About this task:
Exclude pictures and give again exactly the lines of the listing, beginning with its first line and ending with the one that contains "und im Kabarett-Zentrum".
-- Excerpted data follows --
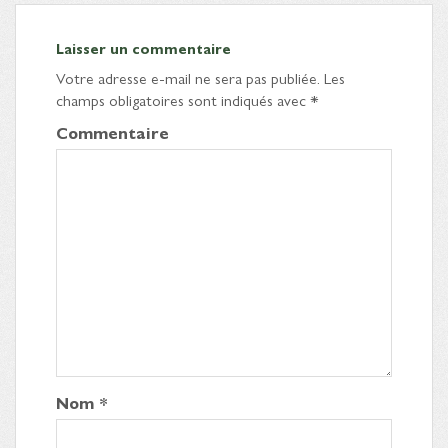
Laisser un commentaire
Votre adresse e-mail ne sera pas publiée.
Les
champs obligatoires sont indiqués avec
*
Commentaire
Nom
*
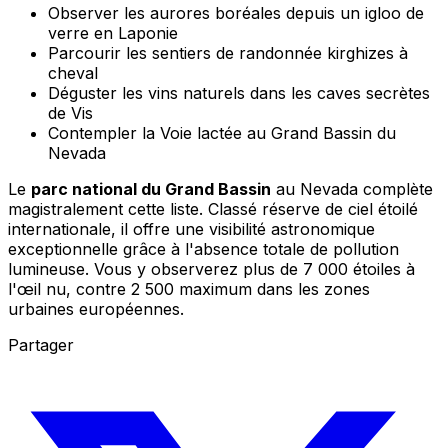
Observer les aurores boréales depuis un igloo de
verre en Laponie
Parcourir les sentiers de randonnée kirghizes à
cheval
Déguster les vins naturels dans les caves secrètes
de Vis
Contempler la Voie lactée au Grand Bassin du
Nevada
Le
parc national du Grand Bassin
au Nevada complète
magistralement cette liste. Classé réserve de ciel étoilé
internationale, il offre une visibilité astronomique
exceptionnelle grâce à l'absence totale de pollution
lumineuse. Vous y observerez plus de 7 000 étoiles à
l'œil nu, contre 2 500 maximum dans les zones
urbaines européennes.
Partager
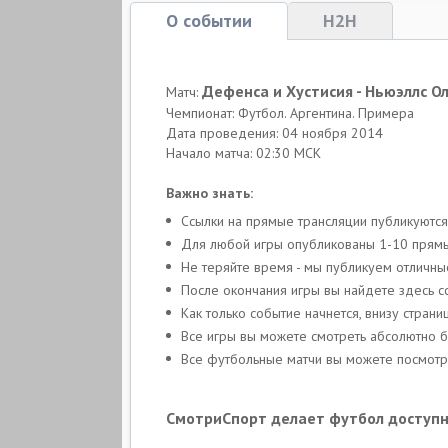
О событии
H2H
Дефенса и Хустисия - Ньюэллс О
Матч:
Чемпионат: Футбол. Аргентина. Примера
Дата проведения: 04 ноября 2014
Начало матча: 02:30 МСК
Важно знать:
Ссылки на прямые трансляции публикуются
Для любой игры опубликованы 1-10 прямых
Не теряйте время - мы публикуем отличн
После окончания игры вы найдете здесь с
Как только событие начнется, внизу стра
Все игры вы можете смотреть абсолютно 
Все футбольные матчи вы можете посмотре
СмотриСпорт делает футбол доступн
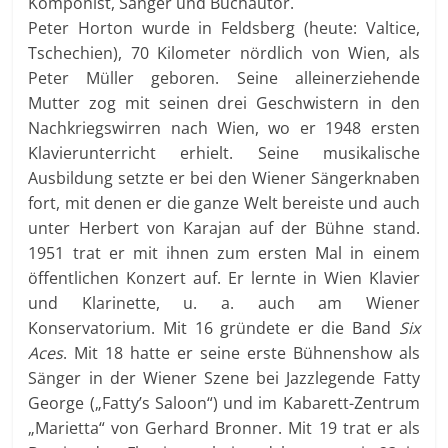
Komponist, Sänger und Buchautor.
Peter Horton wurde in Feldsberg (heute: Valtice,
Tschechien), 70 Kilometer nördlich von Wien, als
Peter Müller geboren. Seine alleinerziehende
Mutter zog mit seinen drei Geschwistern in den
Nachkriegswirren nach Wien, wo er 1948 ersten
Klavierunterricht erhielt. Seine musikalische
Ausbildung setzte er bei den Wiener Sängerknaben
fort, mit denen er die ganze Welt bereiste und auch
unter Herbert von Karajan auf der Bühne stand.
1951 trat er mit ihnen zum ersten Mal in einem
öffentlichen Konzert auf. Er lernte in Wien Klavier
und Klarinette, u. a. auch am Wiener
Konservatorium. Mit 16 gründete er die Band
Six
Aces
. Mit 18 hatte er seine erste Bühnenshow als
Sänger in der Wiener Szene bei Jazzlegende Fatty
George („Fatty’s Saloon“) und im Kabarett-Zentrum
„Marietta“ von Gerhard Bronner. Mit 19 trat er als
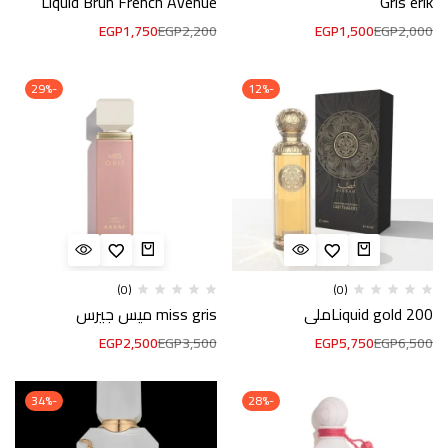
Liquid Brun French Avenue
Gris erik
EGP
1,750
EGP
2,200
EGP
1,500
EGP
2,000
-29%
-12%
(0)
(0)
Liquid gold 200ملي
miss gris ميس جيرس
EGP
2,500
EGP
3,500
EGP
5,750
EGP
6,500
-34%
-28%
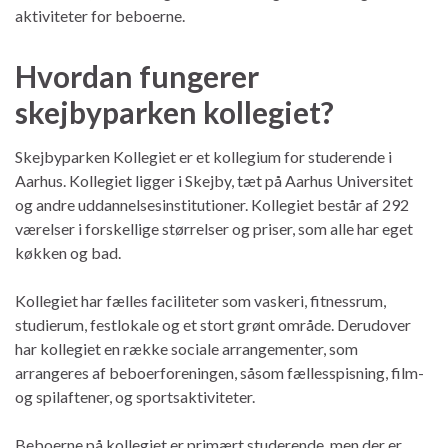
aktiviteter for beboerne.
Hvordan fungerer
skejbyparken kollegiet?
Skejbyparken Kollegiet er et kollegium for studerende i
Aarhus. Kollegiet ligger i Skejby, tæt på Aarhus Universitet
og andre uddannelsesinstitutioner. Kollegiet består af 292
værelser i forskellige størrelser og priser, som alle har eget
køkken og bad.
Kollegiet har fælles faciliteter som vaskeri, fitnessrum,
studierum, festlokale og et stort grønt område. Derudover
har kollegiet en række sociale arrangementer, som
arrangeres af beboerforeningen, såsom fællesspisning, film-
og spilaftener, og sportsaktiviteter.
Beboerne på kollegiet er primært studerende, men der er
-- Excerpted data concluded --
Written reply:
Laisser un commentaire
Votre adresse e-mail ne sera pas publiée.
Les
champs obligatoires sont indiqués avec
*
Commentaire
Nom
*
Observer les aurores boréales depuis un igloo de
verre en Laponie
Parcourir les sentiers de randonnée kirghizes à
cheval
Déguster les vins naturels dans les caves secrètes
de Vis
Contempler la Voie lactée au Grand Bassin du
Nevada
Le
parc national du Grand Bassin
au Nevada complète
magistralement cette liste. Classé réserve de ciel étoilé
internationale, il offre une visibilité astronomique
exceptionnelle grâce à l'absence totale de pollution
lumineuse. Vous y observerez plus de 7 000 étoiles à
l'œil nu, contre 2 500 maximum dans les zones
urbaines européennes.
Partager
О событии
H2H
Дефенса и Хустисия - Ньюэллс О
Матч:
Чемпионат: Футбол. Аргентина. Примера
Дата проведения: 04 ноября 2014
Начало матча: 02:30 МСК
Важно знать:
Ссылки на прямые трансляции публикуются
Для любой игры опубликованы 1-10 прямых
Не теряйте время - мы публикуем отличн
После окончания игры вы найдете здесь с
Как только событие начнется, внизу стра
Все игры вы можете смотреть абсолютно 
Все футбольные матчи вы можете посмотре
СмотриСпорт делает футбол доступн
Komponist, Sänger und Buchautor.
Peter Horton wurde in Feldsberg (heute: Valtice,
Tschechien), 70 Kilometer nördlich von Wien, als
Peter Müller geboren. Seine alleinerziehende
Mutter zog mit seinen drei Geschwistern in den
Nachkriegswirren nach Wien, wo er 1948 ersten
Klavierunterricht erhielt. Seine musikalische
Ausbildung setzte er bei den Wiener Sängerknaben
fort, mit denen er die ganze Welt bereiste und auch
unter Herbert von Karajan auf der Bühne stand.
1951 trat er mit ihnen zum ersten Mal in einem
öffentlichen Konzert auf. Er lernte in Wien Klavier
und Klarinette, u. a. auch am Wiener
Konservatorium. Mit 16 gründete er die Band
Six
Aces
. Mit 18 hatte er seine erste Bühnenshow als
Sänger in der Wiener Szene bei Jazzlegende Fatty
George („Fatty’s Saloon“) und im Kabarett-Zentrum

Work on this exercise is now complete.